Accenture began testing the product in January 2015, four months behind schedule, and found various technical problems, but said they would be resolved, and in February said its overall confidence in delivering the programme was 90%.

However, when the system was released to Police Scotland in June 2015, they raised a number of concerns, including “critical errors in the technical coding” and “serious concerns” that the criminal justice module did not comply with data standards.

Despite this, Accenture said it was 91% confident it would be able to meet the go-live date of December 2015 – however when the time came, the supplier said it would need another 30 months to complete the project.

At that time, Police Scotland estimated that the level of effort Accenture needed to complete i6 was “around eight times greater” than its original estimate.

It concluded that Accenture had overstated its ability to deliver the programme and underestimated the complexity of the system, believing – incorrectly – that it could base much of its work on a system it had provided to Spain’s Guardia Civil.

The organisations mutually agreed to terminate the contract, and Accenture had to pay the Scottish Police Authority £24.65m for the failure: £11.09m to cover payments that had already been made and £13.56m for staff and capital costs.

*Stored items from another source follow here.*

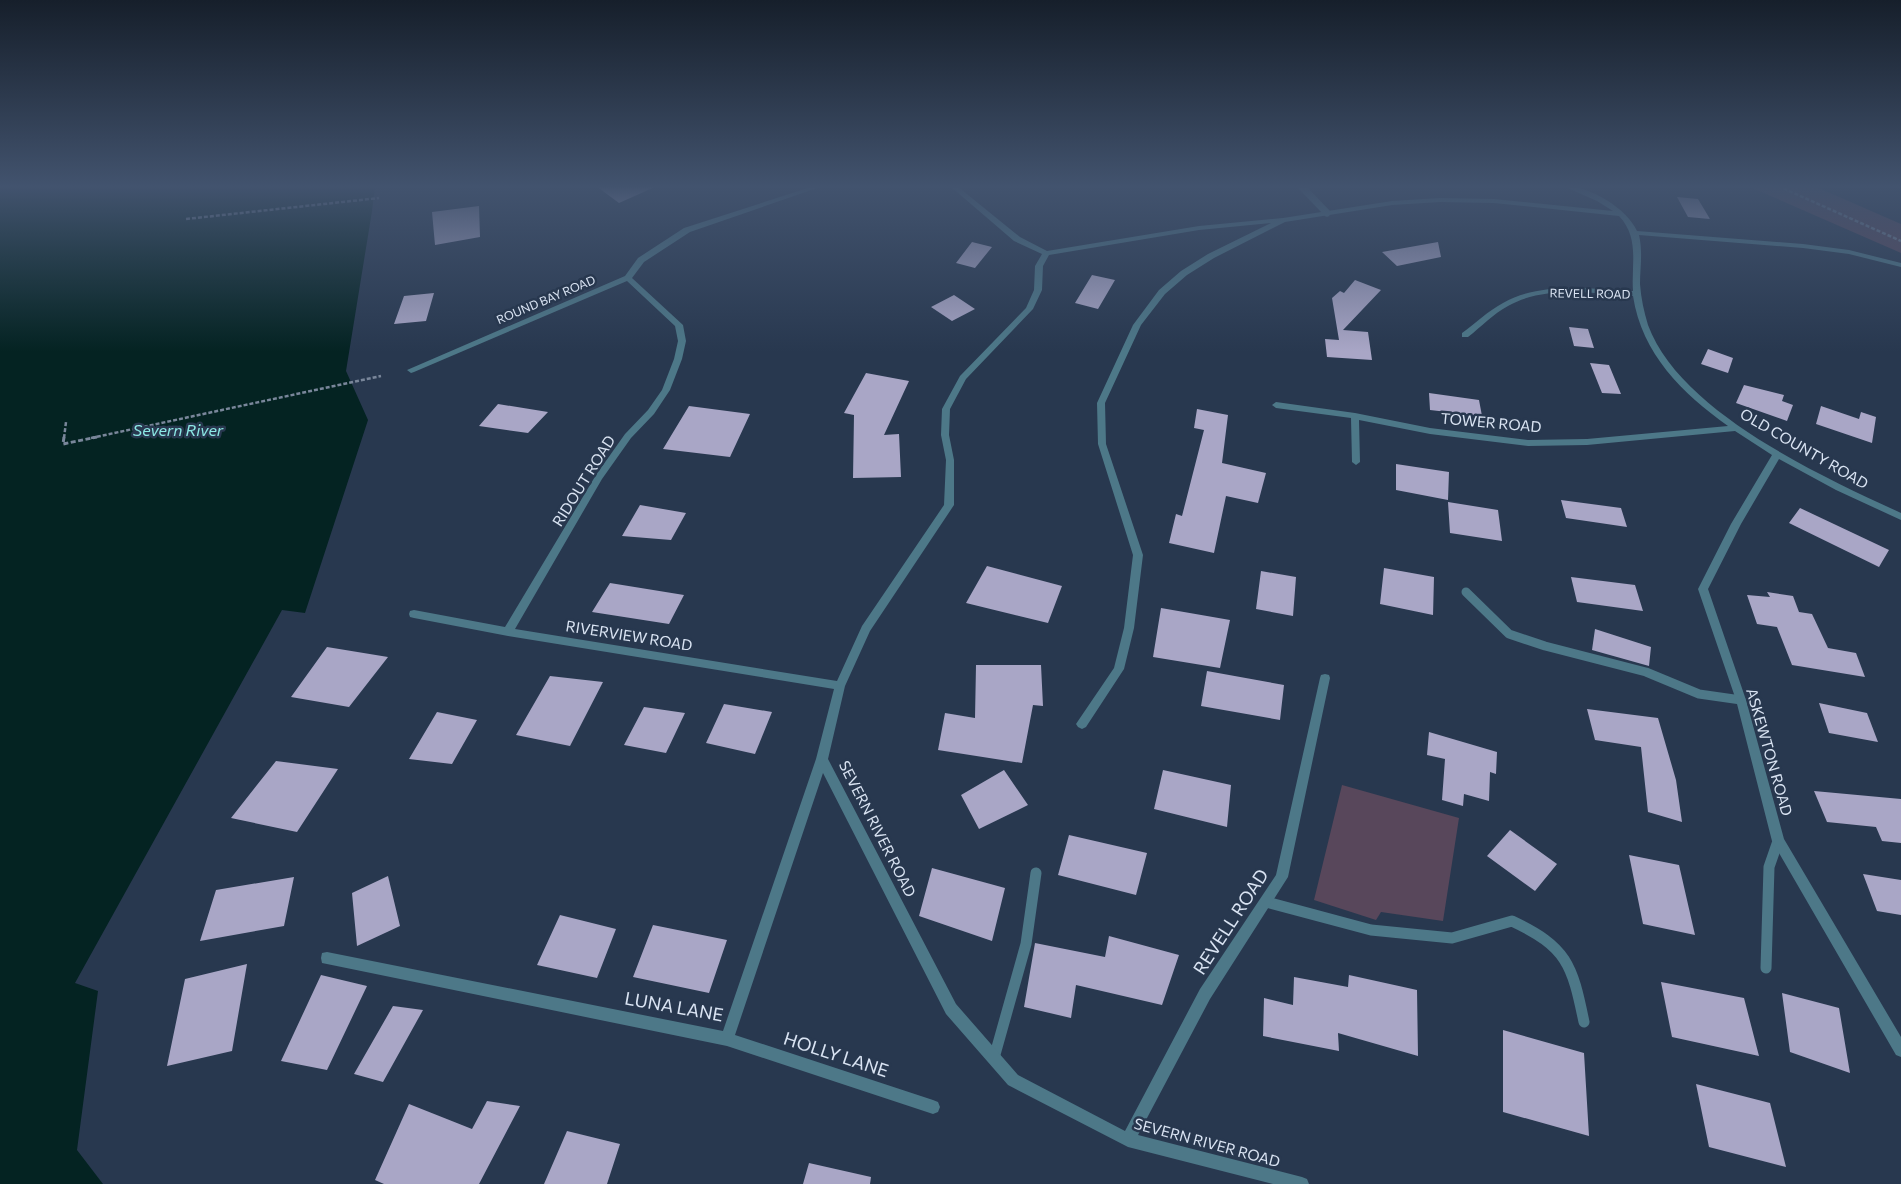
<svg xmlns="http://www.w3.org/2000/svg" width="1901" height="1184" viewBox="0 0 1901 1184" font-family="Commissioner,sans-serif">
<rect width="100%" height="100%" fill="#28384f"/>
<path fill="#58475b" d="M 1748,186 L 1814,186 L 1901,224 L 1901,253 Z
M 1342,785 L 1459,818 L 1443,921 L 1381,912 L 1376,920 L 1314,900 Z"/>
<path fill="#042322" d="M 0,186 L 375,186 L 372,211 L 346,371 L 368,420 L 305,613 L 282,610 L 75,983 L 98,991 L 77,1150 L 103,1184 L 0,1184 Z"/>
<path fill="#a9a6c6" d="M 596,186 L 657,186 L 619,203 Z
M 1677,197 L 1698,199 L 1710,219 L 1688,217 Z
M 479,206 L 480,237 L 435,245 L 432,212 Z
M 972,242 L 992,247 L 975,268 L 956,263 Z
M 1438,242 L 1441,257 L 1397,266 L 1382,252 Z
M 1092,275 L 1115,280 L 1098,309 L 1075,303 Z
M 1355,280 L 1381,290 L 1343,330 L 1368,332 L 1372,360 L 1327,357 L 1325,339 L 1339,340 L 1332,298 L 1340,291 L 1344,293 Z
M 434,293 L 426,321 L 394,324 L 404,296 Z
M 954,295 L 975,309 L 952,321 L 931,307 Z
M 1569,327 L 1588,329 L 1594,348 L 1574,346 Z
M 1708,349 L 1733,358 L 1728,373 L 1701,364 Z
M 1590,363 L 1609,365 L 1621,394 L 1602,393 Z
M 866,373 L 909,381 L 884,435 L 899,434 L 901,477 L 853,478 L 854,415 L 844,413 Z
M 1744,385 L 1784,395 L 1782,401 L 1793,405 L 1787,421 L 1736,403 Z
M 1429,393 L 1479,400 L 1482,416 L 1430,410 Z
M 498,404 L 548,412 L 528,433 L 479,426 Z
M 689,406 L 750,414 L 730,457 L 663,449 Z
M 1821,406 L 1859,419 L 1861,412 L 1876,417 L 1872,443 L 1816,424 Z
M 1197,409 L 1228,415 L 1222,463 L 1266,473 L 1258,503 L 1226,496 L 1214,553 L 1169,543 L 1176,514 L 1182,516 L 1204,430 L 1194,428 Z
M 1396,464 L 1449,472 L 1448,500 L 1396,490 Z
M 1561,500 L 1621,508 L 1627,527 L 1566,518 Z
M 1448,502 L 1498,510 L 1502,541 L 1450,533 Z
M 640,505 L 686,513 L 671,540 L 622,536 Z
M 1800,508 L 1889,550 L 1879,567 L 1789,523 Z
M 987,566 L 1062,586 L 1048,623 L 966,603 Z
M 1384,568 L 1434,577 L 1433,615 L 1380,604 Z
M 1261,571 L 1296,577 L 1293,616 L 1256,609 Z
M 1571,577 L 1635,585 L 1643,611 L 1577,602 Z
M 610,583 L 684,595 L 669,624 L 592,612 Z
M 1767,592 L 1793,596 L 1799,612 L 1812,614 L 1828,648 L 1856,653 L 1865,677 L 1792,665 L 1777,627 L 1757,624 L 1747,595 L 1770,597 Z
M 1161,608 L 1230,620 L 1220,668 L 1153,657 Z
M 1595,629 L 1651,647 L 1649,666 L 1592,650 Z
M 327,647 L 388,657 L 349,707 L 291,697 Z
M 976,665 L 1041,665 L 1043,706 L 1033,705 L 1022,763 L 938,750 L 945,713 L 975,718 Z
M 1207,671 L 1284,685 L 1280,720 L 1201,706 Z
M 550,676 L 603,682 L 570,746 L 516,735 Z
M 1819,703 L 1867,713 L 1878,742 L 1829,733 Z
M 724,704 L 772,712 L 755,754 L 706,743 Z
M 644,707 L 685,713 L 666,753 L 624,745 Z
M 1587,709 L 1658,718 L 1676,780 L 1682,822 L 1648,812 L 1641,747 L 1595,740 Z
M 437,712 L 477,720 L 452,764 L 409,759 Z
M 1429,732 L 1497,752 L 1496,774 L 1490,772 L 1489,801 L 1464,794 L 1463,806 L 1442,800 L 1445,759 L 1427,755 Z
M 276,761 L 338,769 L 297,832 L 231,818 Z
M 1004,770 L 1028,805 L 979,829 L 961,795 Z
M 1163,770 L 1231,785 L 1227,827 L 1154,809 Z
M 1814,791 L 1901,799 L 1901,843 L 1882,841 L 1876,827 L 1827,822 Z
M 1510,830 L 1557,864 L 1535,891 L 1487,856 Z
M 1069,835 L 1147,853 L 1136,895 L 1058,875 Z
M 1629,855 L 1679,865 L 1695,935 L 1643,924 Z
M 932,868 L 1005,888 L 992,941 L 919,916 Z
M 1863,874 L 1901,880 L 1901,915 L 1877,911 Z
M 388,876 L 400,926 L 357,946 L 352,893 Z
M 294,877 L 284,926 L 200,941 L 216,890 Z
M 560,915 L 616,929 L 597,978 L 537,965 Z
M 653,925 L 727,940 L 709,993 L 633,977 Z
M 1109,936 L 1179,955 L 1162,1005 L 1076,985 L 1071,1018 L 1024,1007 L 1035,943 L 1105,957 Z
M 247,964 L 232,1051 L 167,1066 L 185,979 Z
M 321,975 L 367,986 L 327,1070 L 281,1061 Z
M 1349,975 L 1417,990 L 1418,1056 L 1338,1033 L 1339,1051 L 1263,1036 L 1264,998 L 1293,1005 L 1294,977 L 1348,987 Z
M 1661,982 L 1744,998 L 1759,1056 L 1672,1037 Z
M 1782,993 L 1839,1008 L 1850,1073 L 1790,1052 Z
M 393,1006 L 423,1010 L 383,1082 L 354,1074 Z
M 1503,1030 L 1584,1053 L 1589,1136 L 1503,1112 Z
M 1696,1084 L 1770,1103 L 1786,1167 L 1709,1147 Z
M 487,1101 L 520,1106 L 479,1184 L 384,1184 L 375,1180 L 409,1104 L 472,1129 Z
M 567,1131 L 620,1144 L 607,1184 L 544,1184 Z
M 809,1163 L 871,1177 L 870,1184 L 803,1184 Z"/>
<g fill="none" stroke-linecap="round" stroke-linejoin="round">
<path stroke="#79869a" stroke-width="2.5" stroke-dasharray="4 2" stroke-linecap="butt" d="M 1778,186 L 1901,241
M 186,219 L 379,198
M 64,438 L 66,422
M 91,438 L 381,376"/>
<path stroke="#79869a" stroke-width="3" stroke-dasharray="5 2.5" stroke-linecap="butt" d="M 64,437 L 63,444 L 97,437"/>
<path stroke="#4d7888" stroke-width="7" d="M 1301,186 L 1327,213"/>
<path stroke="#4d7888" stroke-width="9" d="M 1466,592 L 1509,634 L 1545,646 L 1646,672 L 1699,694 L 1741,700"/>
<path stroke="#4d7888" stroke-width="11" d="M 1266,902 L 1371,930 L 1452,938 L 1512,921 C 1567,947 1572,964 1584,1022
M 1766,968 L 1769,867 L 1778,841
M 994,1058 L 1026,944 L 1036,873"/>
<path fill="#4d7888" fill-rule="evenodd" d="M 814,186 L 823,186 L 690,232 L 644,262 L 632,278 L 683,325 L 686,341 L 682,359 L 670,390 L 654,414 L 631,438 L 602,479 L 515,629 L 837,681 L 862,626 L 944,505 L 946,460 L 941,435 L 942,409 L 960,376 L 1026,308 L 1034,290 L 1035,266 L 1042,254 L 1014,241 L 950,186 L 957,186 L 1020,237 L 1047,251 L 1199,226 L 1283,218 L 1392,201 L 1440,198 L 1494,199 L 1613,211 L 1597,201 L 1563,186 C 1588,185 1627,208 1637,231 L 1803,244 L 1849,250 L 1901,263 L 1901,267 L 1849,254 L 1803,248 L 1639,235 C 1643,252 1640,268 1640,284 C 1641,298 1644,312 1648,325 C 1680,412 1821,476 1901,513 L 1901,520 L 1836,490 L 1779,459 L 1741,524 L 1708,589 L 1746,700 L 1784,839 L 1901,1037 L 1901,1057 L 1896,1055 L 1772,841 L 1736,700 L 1698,589 L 1731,524 L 1772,455 L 1735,431 L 1587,445 L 1528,446 L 1430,434 L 1359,420 L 1360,462 L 1356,465 L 1352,462 L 1351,418 L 1276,408 L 1272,405 L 1276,402 L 1355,413 L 1430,428 L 1528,440 L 1587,439 L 1728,426 C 1682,393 1642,354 1633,296 C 1593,293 1545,285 1508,306 C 1493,314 1481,327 1468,337 L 1462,337 L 1462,333 C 1476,323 1488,311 1503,303 C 1542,281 1590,289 1633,291 C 1631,265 1640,238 1619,216 L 1494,203 L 1440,202 L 1392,205 L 1285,222 L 1214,258 L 1187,275 L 1165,294 L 1141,325 L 1105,403 L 1106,444 L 1143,555 L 1134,628 L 1124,669 L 1086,727 L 1082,729 L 1078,727 L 1076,724 L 1078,721 L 1114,668 L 1124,628 L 1133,555 L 1098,444 L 1097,403 L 1133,325 L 1159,290 L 1181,271 L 1208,254 L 1271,223 L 1199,230 L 1049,255 L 1043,266 L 1042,290 L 1033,309 L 966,379 L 950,409 L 949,435 L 954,460 L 954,505 L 870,631 L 845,686 L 828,759 L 956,1004 L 1018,1075 L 1125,1131 L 1200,989 L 1276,875 L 1320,678 L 1321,675 L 1325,674 L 1329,675 L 1330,678 L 1288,877 L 1210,999 L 1138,1135 L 1302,1177 L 1307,1179 L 1309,1184 L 1273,1184 L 1128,1147 L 1008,1085 L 946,1014 L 823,773 L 735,1035 L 933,1100 L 938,1102 L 940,1107 L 938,1112 L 933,1114 L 727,1046 L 322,963 L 321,958 L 322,953 L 327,952 L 723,1031 L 816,759 L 834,689 L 508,636 L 414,618 L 410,617 L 409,614 L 410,611 L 414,610 L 505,627 L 596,475 L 625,434 L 648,410 L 662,390 L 674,359 L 678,341 L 675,326 L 627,281 L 414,372 L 411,373 L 407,370 L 625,276 L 638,258 L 684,228 Z"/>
</g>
<linearGradient id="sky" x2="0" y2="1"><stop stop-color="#161f2b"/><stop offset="0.53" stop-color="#42536e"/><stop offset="1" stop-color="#42536e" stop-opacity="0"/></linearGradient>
<rect width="1901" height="352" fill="url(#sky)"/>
<g text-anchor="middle" stroke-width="5" stroke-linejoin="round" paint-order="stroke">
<g font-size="12" fill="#dae4f3" stroke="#28384f">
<text transform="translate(1590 294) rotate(1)" y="4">REVELL ROAD</text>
<text transform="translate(546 300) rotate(-23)" y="4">ROUND BAY ROAD</text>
</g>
<g font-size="15" fill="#dae4f3" stroke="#28384f">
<text transform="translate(1491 423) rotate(5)" y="5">TOWER ROAD</text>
<text transform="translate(1804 449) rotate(30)" y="5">OLD COUNTY ROAD</text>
<text transform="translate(584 481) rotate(-58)" y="5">RIDOUT ROAD</text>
<text transform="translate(629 636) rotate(9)" y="5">RIVERVIEW ROAD</text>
<text transform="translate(1769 752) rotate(74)" y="5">ASKEWTON ROAD</text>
<text transform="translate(877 829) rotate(63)" y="5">SEVERN RIVER ROAD</text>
<text transform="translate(1207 1143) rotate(15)" y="5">SEVERN RIVER ROAD</text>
</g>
<g font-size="16" font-style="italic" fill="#8ce8e5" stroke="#28384f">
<text x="178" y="436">Severn River</text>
</g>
<g font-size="18" fill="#dae4f3" stroke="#28384f">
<text transform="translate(1231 922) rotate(-57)" y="6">REVELL ROAD</text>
<text transform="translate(674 1007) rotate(10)" y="6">LUNA LANE</text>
<text transform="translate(836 1055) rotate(18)" y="6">HOLLY LANE</text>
</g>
</g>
</svg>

The report said that the failure of the project has delayed urgently-needed reforms to the police ICT systems in Scotland and hindered the way Police Scotland interacts and share information with other parts of the justice system.

“There is an urgent need to determine what the next steps should be, and to carry out an honest assessment of how to procure, develop and deliver the much-needed police IT system,” it said.

Audit Scotland’s report comes a week after Her Majesty’s Inspectorate of Constabulary issued a review of police efficiency that that it was “concerned that police forces are not keeping pace” with technology or making proper use of digital investigative opportunities.